Vegetable Lambs were believed, in the seventeenth century to be, genuinely, part vegetable part animal. You can see from the photo that they do look fairly animal-like. According to the Garden Museum, these vegetable lambs originated in the Far East but now only two remain in the UK. The one that belonged to Hans Sloane (which is in the Natural History Museum) and the one that belonged to John Tradescant and that can now be found in the Garden Museum (now sadly closed until refurbishment is complete in 2017). Hans Sloane’s contribution was to show that this vege-animal was in fact purely a plant, a type of fern, which may make vegetarians everywhere breathe a sigh of relief. It was because these people were interested that they worked so hard in trying to understand the world around them. Which brings us, somewhat surprisingly, to one of the more recent famous patrons of what had by that time become, the Devereux.

= = = =

Written task 1:
Convert the lines of the listing from the line with "http://swagger-editor.mybluemix.net/" to the line with "un estado seleccionado", both included, into a JSON list of strings with one string per line, skipping blank lines. Leave out the pictures.
The passage on vegetable lambs and the listing that follows have no connection to each other.

= = = =

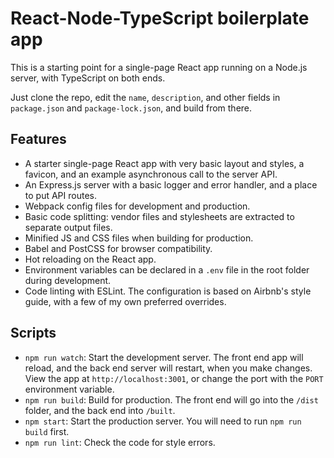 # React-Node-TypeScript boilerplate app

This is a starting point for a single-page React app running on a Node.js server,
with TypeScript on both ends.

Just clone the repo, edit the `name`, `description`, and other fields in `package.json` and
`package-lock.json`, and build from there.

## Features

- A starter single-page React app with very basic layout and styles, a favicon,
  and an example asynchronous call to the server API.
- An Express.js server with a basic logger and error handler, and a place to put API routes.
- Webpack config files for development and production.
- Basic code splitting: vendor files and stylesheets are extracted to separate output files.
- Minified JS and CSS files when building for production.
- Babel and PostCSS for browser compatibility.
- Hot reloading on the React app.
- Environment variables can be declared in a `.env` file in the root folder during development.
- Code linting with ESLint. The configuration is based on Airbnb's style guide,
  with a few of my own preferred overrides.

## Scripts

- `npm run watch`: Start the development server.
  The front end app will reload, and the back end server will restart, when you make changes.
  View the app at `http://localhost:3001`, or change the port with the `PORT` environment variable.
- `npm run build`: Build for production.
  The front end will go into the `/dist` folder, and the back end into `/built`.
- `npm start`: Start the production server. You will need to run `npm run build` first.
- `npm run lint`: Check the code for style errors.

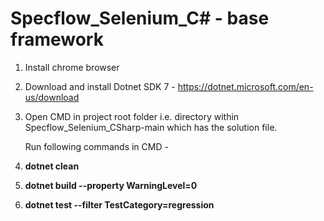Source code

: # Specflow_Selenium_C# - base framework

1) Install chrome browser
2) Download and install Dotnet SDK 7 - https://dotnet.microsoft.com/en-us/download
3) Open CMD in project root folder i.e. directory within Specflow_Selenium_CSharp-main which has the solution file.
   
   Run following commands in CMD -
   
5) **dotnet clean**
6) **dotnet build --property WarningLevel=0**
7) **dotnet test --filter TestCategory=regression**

= = = =

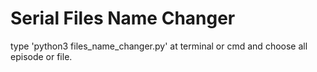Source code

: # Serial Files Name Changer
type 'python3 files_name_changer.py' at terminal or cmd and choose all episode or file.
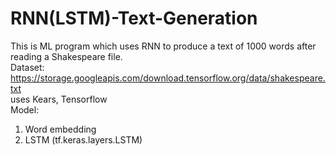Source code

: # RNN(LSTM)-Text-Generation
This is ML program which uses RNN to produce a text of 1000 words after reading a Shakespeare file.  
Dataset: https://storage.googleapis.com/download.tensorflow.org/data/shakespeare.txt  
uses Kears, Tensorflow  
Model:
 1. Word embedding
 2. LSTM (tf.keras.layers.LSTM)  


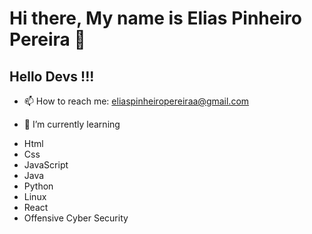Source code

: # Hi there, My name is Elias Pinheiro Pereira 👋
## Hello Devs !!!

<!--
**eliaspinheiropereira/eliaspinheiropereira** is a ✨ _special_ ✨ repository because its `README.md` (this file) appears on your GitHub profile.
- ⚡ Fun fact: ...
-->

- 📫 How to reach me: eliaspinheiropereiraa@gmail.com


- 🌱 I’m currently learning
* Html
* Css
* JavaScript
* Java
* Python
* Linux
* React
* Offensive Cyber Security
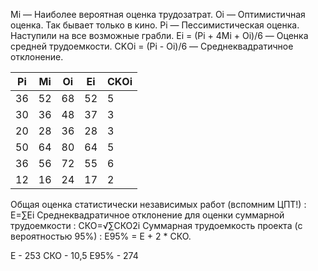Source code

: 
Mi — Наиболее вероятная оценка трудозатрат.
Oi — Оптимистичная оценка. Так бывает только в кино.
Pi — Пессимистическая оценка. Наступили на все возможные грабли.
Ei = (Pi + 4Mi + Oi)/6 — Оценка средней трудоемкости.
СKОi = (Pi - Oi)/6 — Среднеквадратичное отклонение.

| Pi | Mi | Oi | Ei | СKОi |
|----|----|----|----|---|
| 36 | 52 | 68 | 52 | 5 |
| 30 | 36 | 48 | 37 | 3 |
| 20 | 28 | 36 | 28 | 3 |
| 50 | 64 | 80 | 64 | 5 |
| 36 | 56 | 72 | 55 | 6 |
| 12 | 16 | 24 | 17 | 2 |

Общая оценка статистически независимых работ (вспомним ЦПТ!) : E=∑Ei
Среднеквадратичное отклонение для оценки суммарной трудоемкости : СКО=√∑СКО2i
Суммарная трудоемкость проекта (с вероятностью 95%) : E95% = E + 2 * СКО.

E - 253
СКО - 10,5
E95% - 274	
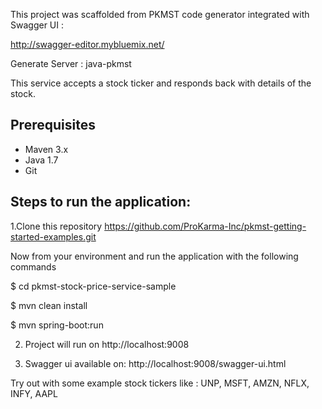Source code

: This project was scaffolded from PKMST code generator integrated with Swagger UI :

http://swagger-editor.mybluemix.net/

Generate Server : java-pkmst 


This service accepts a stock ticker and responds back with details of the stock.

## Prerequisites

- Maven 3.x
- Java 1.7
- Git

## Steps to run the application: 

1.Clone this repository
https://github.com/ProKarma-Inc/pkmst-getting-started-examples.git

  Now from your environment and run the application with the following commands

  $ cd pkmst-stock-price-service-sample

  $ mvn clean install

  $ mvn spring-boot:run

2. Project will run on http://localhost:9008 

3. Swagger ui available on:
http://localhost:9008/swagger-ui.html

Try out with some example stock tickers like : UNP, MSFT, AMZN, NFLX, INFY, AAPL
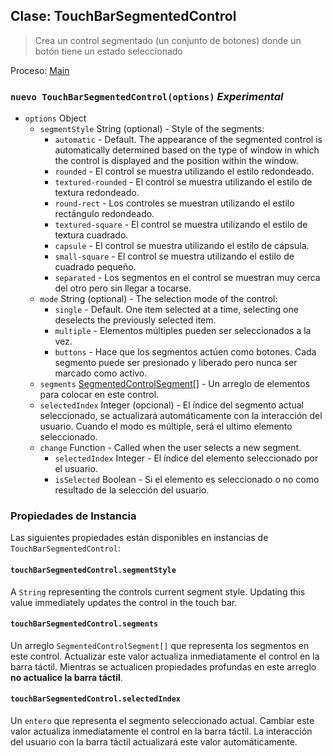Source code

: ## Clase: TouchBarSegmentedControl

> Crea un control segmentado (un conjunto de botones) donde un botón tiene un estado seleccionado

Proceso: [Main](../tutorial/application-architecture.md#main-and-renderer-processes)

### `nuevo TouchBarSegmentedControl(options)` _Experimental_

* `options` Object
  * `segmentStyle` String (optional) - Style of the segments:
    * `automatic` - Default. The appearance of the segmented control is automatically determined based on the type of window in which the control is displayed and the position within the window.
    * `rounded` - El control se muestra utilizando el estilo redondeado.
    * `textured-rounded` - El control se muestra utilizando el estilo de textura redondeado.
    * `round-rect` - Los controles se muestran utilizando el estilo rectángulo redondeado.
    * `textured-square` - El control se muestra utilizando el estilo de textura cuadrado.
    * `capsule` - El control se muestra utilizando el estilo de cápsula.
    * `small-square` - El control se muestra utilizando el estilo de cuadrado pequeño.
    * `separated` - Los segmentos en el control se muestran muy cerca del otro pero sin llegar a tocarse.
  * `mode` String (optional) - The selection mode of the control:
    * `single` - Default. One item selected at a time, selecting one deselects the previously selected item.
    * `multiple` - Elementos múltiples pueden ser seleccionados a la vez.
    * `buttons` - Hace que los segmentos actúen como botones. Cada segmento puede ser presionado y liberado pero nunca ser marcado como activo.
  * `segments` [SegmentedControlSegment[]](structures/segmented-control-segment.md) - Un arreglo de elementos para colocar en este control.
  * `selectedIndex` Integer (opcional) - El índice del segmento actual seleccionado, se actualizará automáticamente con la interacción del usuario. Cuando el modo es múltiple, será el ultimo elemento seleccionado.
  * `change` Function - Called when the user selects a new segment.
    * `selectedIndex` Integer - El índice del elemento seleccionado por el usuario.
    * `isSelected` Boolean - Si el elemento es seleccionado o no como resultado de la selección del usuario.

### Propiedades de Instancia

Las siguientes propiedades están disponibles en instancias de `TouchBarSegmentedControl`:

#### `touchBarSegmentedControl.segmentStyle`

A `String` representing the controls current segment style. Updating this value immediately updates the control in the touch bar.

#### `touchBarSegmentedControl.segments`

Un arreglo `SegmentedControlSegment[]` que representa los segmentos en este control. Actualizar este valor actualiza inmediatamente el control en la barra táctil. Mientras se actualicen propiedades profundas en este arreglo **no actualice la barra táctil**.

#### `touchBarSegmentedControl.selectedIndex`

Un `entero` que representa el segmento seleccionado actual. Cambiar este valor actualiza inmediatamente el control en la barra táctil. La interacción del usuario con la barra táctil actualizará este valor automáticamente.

= = = =

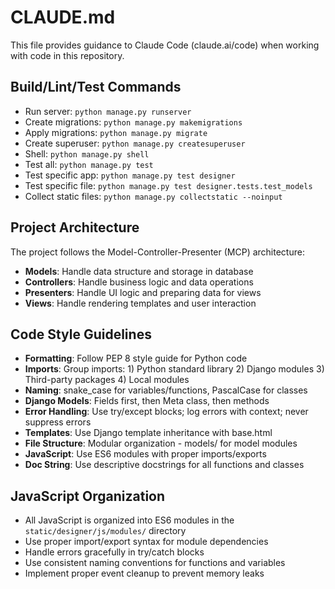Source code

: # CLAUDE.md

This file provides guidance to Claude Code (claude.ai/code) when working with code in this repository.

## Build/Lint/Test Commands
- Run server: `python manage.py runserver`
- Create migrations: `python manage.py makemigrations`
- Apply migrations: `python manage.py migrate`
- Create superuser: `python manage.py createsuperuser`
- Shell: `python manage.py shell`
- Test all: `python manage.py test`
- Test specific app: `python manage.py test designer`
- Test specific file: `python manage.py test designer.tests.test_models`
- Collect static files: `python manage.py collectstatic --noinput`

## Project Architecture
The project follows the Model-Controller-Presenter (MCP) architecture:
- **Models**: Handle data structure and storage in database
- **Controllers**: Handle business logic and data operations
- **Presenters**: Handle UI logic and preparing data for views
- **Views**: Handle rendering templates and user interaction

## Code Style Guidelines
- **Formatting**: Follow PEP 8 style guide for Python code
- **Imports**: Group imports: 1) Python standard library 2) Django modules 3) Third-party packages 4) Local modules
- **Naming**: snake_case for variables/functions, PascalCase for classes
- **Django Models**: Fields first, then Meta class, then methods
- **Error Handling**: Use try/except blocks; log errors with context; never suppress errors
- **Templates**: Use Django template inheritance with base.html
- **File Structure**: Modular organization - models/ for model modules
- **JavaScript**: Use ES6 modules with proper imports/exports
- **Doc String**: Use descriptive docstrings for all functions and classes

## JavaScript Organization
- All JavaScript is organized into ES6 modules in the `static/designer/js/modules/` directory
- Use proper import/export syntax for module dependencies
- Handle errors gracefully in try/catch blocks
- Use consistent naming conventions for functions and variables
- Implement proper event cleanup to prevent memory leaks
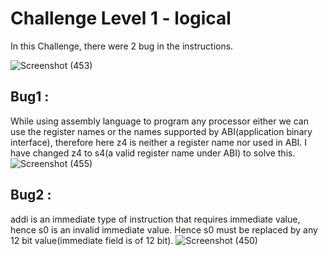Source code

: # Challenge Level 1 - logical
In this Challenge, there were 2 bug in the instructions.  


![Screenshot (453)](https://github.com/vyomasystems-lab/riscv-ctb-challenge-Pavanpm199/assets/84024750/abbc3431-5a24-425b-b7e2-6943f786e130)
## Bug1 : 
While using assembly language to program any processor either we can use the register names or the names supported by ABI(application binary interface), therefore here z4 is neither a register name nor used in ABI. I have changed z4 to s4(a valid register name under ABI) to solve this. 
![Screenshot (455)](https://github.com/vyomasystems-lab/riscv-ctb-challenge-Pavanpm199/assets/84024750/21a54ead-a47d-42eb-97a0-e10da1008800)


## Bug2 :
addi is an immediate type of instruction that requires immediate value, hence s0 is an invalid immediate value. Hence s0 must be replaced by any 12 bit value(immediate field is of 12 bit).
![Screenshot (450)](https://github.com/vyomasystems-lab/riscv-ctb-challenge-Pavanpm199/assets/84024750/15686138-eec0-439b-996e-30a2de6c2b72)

= = = =

Written task 2:
Answer these questions from the passage on vegetable lambs:
(a) According to the Garden Museum, where did vegetable lambs originate?
(b) How many vegetable lambs remain in the UK?
(c) What did Hans Sloane show a vegetable lamb to be?

Exercise solution 1:
[
  "http://swagger-editor.mybluemix.net/",
  "Generate Server : java-pkmst ",
  "This service accepts a stock ticker and responds back with details of the stock.",
  "## Prerequisites",
  "- Maven 3.x",
  "- Java 1.7",
  "- Git",
  "## Steps to run the application: ",
  "1.Clone this repository",
  "https://github.com/ProKarma-Inc/pkmst-getting-started-examples.git",
  "  Now from your environment and run the application with the following commands",
  "  $ cd pkmst-stock-price-service-sample",
  "  $ mvn clean install",
  "  $ mvn spring-boot:run",
  "2. Project will run on http://localhost:9008 ",
  "3. Swagger ui available on:",
  "http://localhost:9008/swagger-ui.html",
  "Try out with some example stock tickers like : UNP, MSFT, AMZN, NFLX, INFY, AAPL",
  "Source code",
  ": ## Clase: TouchBarSegmentedControl",
  "> Crea un control segmentado (un conjunto de botones) donde un botón tiene un estado seleccionado"
]

Exercise solution 2:
(a) The Far East.
(b) Two.
(c) Purely a plant, a type of fern.